One of challenges we face almost everyday is to keep our API latency low. While the problem sounds simple on the surface, it gets interesting sometimes. One of our endpoints that serves restaurant menus to our consumers had high p99 latency numbers. Since it’s a high traffic endpoint we naturally use caching pretty intensively. We cache our serialized menus in Redis to avoid repeated calls to the data base, and spread out the read traffic load. By the end of this post we will present how we used compression to not only improve our latency, but also to get ourselves more space to cache.

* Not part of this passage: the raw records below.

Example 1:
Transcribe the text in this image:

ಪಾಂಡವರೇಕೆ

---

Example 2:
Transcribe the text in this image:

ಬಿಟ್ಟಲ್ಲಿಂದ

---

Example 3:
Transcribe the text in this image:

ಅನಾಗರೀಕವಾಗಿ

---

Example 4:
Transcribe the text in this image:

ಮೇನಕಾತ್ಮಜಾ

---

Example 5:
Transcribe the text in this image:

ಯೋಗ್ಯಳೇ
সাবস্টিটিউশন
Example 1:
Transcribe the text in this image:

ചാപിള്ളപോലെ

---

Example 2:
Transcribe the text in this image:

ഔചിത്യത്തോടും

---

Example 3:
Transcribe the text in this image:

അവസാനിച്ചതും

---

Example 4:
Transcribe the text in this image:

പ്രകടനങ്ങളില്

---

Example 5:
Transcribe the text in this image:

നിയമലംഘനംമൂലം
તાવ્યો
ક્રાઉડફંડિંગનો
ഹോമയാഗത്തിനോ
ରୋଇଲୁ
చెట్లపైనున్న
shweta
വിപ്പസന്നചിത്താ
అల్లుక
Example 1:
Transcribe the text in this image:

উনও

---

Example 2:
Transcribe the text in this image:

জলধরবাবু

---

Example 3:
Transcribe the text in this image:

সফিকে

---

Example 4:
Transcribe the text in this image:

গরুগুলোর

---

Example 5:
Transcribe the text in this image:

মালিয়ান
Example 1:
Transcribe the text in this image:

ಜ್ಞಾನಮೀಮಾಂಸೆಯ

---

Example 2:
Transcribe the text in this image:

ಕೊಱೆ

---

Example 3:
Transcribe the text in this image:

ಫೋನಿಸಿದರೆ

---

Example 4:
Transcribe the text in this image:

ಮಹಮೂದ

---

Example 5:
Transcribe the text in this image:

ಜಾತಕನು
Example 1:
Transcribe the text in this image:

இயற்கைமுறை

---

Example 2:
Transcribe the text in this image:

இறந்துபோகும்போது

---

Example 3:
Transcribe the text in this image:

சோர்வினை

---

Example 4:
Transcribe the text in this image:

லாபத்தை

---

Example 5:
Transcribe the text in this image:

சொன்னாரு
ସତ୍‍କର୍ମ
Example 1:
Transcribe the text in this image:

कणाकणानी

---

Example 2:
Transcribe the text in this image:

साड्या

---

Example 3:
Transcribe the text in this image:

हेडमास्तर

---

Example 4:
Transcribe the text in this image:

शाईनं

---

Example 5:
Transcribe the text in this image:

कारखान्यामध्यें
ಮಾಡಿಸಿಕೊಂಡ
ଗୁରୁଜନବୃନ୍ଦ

The problem with large values
After some deep instrumentation and inspection we determined the problem in this particular scenario was that some of our menus were almost half a MB long. Our instrumentation showed us that reading these large values repeatedly during peak hours was one of few reasons for high p99 latency. During peak hours, reads from Redis took more sometimes at random took more than 100ms. This was especially true when a restaurant or a chain with really large menus were running promotions. Why this happens should be a surprise to no one, reading or writing many large payloads over the network during peak hours can end up causing network congestion and delays.
Compression to the rescue
To fix this issue, we obviously wanted to reduce the amount of traffic between our server nodes and cache. We were well aware of techniques like LevelDB using snappy to compress, and decrease the on-disk size. Similarly, our friends at CloudFlare also used a similar technique to squeeze more speed out of Kafka. We wanted to do something similar i.e. use a compression algorithm, with good speed and a decent compression ratio.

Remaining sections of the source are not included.